Wherever you fall on this distinction, there is a discussion to be had which is less concerned with the proper application of doctrine and more concerned with the value of human life. Not to pick on the Catholics too much - I believe that nearly every religion or denomination has some sort of violence or violation in their pockets that can be revealed with enough shaking - but the extent of violence perpetrated during the Crusades alone justifies a critique of Christian attitude toward the value of objects and human lives. In Shusaku Endo's challenging novel Silence, protagonist SebastiĆ£o Rodrigues (based on real-life Jesuit Giuseppe Chiara) is forced to trample a fumi-e, the Japanese word for a carved likeness of Jesus Christ, in symbolic renunciation of Christianity. If Rodrigues refuses, thousands of Japanese Christians will be tortured and killed. Silent throughout Rodrigues's persecution, Christ finally speaks to Rodrigues in this time of important decisions, saying, "Trample! Trample! It is to be trampled on by you that I am here" (176). Endo's Christ denies power to the superficial act of trampling a carving and verbal renunciation, suggesting both that the human lives at stake far outweigh the fate of the fumi-e and that true faith cannot by limited by its superficial expression.

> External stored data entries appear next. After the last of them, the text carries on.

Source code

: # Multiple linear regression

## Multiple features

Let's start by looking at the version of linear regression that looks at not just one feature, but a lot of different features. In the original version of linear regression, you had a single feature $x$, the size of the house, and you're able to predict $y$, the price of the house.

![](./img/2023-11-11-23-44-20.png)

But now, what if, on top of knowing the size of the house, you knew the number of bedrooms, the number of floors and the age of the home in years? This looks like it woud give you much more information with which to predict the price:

I read Endo's Silence for a course called "History of Christianity in East Asia," and while discussing this book there was a student who felt betrayed by Rodrigues. "Why couldn't he just remain faithful? Why did he have to trample the fumi-e?" she asked. This course was taught at a seminary which gave me good reason to believe that this student was not just a Christian but a future leader of the Christian community. I consider this Christianity gone wild. In the story of the woman accused of adultery, Jesus responds, "Let anyone among you who is without sin be the first to throw a stone at her" (John 8:7 NRSV). In response to the congregation who is ready to stone an adulteress in a modern-day church, there is a part of me that believes a minister would respond, "Don't you dare throw a stone in the sanctuary. If you're going to stone her to death make sure you drag her out back. Oh, and stay away from the prayer garden. Brother Judd put a lot of good money into the prayer garden and we don't want it to go to waste."

Let's hope that part of me is wrong.